Neural networks can be an easy way to map complex non-linear relationships. Autoencoders can
learn a low-dimensional representation of scRNA-seq data by finding functions that map to and from low-dimensional data in the best way that allows reconstruction of the original data
Although non-linear methods can capture the underlying structure of the populations than linear methods, they are significantly harder to interpret. Linear decoding can be combined with nonlinear encoding using an asymmetric autoencoder.
Expression manifolds
An expression manifold is > a smooth low-dimensional surface on which the observed states of the cells lie and can be approximated by observing the distributions of the measured cells.

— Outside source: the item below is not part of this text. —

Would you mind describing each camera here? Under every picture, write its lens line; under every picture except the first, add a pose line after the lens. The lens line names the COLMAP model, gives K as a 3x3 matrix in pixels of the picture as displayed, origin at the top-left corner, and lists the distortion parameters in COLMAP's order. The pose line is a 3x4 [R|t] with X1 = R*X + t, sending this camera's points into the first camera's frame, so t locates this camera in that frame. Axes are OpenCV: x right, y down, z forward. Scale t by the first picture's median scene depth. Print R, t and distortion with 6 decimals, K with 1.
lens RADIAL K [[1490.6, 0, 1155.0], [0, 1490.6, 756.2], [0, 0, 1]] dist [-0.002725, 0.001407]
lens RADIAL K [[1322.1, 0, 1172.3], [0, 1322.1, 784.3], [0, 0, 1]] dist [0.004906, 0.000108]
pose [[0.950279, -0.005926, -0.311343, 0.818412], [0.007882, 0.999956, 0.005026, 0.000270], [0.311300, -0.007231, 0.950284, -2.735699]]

This shape can be represented by neighbor graph representations that usually use k-nearest neighbors to build the network. This graph can then be represented as a matrix that has a Laplacian. The smallest eigenvalues of the Laplacian’s eigenvectors correspond to the connected components and main structural axes of the network graph. This approach can derive a low-dimensional representation of the expression manifold that helps with visualizing the data and analyzing it.
Clustering cells
A popular clustering approach is to find communities in the data with methods like Louvain or Leiden clustering. They find clusters of cells that, while useful for interpretation and differential expression analysis, are not guaranteed to carry any real meaning. They can capture anything from cell types, to cell states, to finding differences within a population that is quite transcriptionally uniform because of weak random variation.
Dynamic processes
Although scRNA-seq is typically a snapshot of a cell’s transcriptional state in time, there are measures in that snapshot that provide clues to its transcriptional dynamics. One way to do it is to trace cell density in a low-dimensional space to elucidate the trajectory cells take in that space. This requires a dataset with a representation from cells all align that trajectory. The clustering and dimensionality reduction algorithms specifics behaviours can affect the results from tracing analyses. It also needs information on the start and end points to find the path and trace the cells between them.

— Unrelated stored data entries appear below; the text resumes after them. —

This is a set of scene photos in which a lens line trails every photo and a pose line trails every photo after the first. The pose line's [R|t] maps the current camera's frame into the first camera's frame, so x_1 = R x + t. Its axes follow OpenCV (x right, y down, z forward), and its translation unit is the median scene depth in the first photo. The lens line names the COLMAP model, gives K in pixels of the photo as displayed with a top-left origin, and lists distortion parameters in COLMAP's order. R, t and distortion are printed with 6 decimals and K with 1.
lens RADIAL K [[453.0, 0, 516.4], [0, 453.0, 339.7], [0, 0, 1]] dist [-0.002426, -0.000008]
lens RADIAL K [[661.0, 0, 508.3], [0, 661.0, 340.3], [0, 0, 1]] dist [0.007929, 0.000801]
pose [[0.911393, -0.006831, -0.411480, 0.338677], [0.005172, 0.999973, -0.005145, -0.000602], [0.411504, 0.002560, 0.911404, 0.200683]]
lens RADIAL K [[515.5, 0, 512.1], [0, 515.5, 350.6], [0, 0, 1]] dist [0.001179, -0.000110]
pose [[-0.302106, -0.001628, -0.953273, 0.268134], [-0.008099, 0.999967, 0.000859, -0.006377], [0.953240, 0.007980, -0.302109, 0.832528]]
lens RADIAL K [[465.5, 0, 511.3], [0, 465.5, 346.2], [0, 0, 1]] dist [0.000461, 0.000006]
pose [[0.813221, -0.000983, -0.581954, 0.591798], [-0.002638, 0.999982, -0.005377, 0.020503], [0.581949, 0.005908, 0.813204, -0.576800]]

Another way is to look at the entropy in the data since we know stem or progenitor cell populations have more heterogeneity than differentiated cells. Trajectory direction can be assigned in the direction of decreasing entropy.
scRNA-seq also contains information about the RNA structure in terms of unspliced and spliced RNA. The difference between them can be used to infer what genes are being turned on and off in a cell population to see what the underlying trajectories are and what groups cells are moving towards or away from. This can reveal differentiation trajectories and lineage commitment points along them.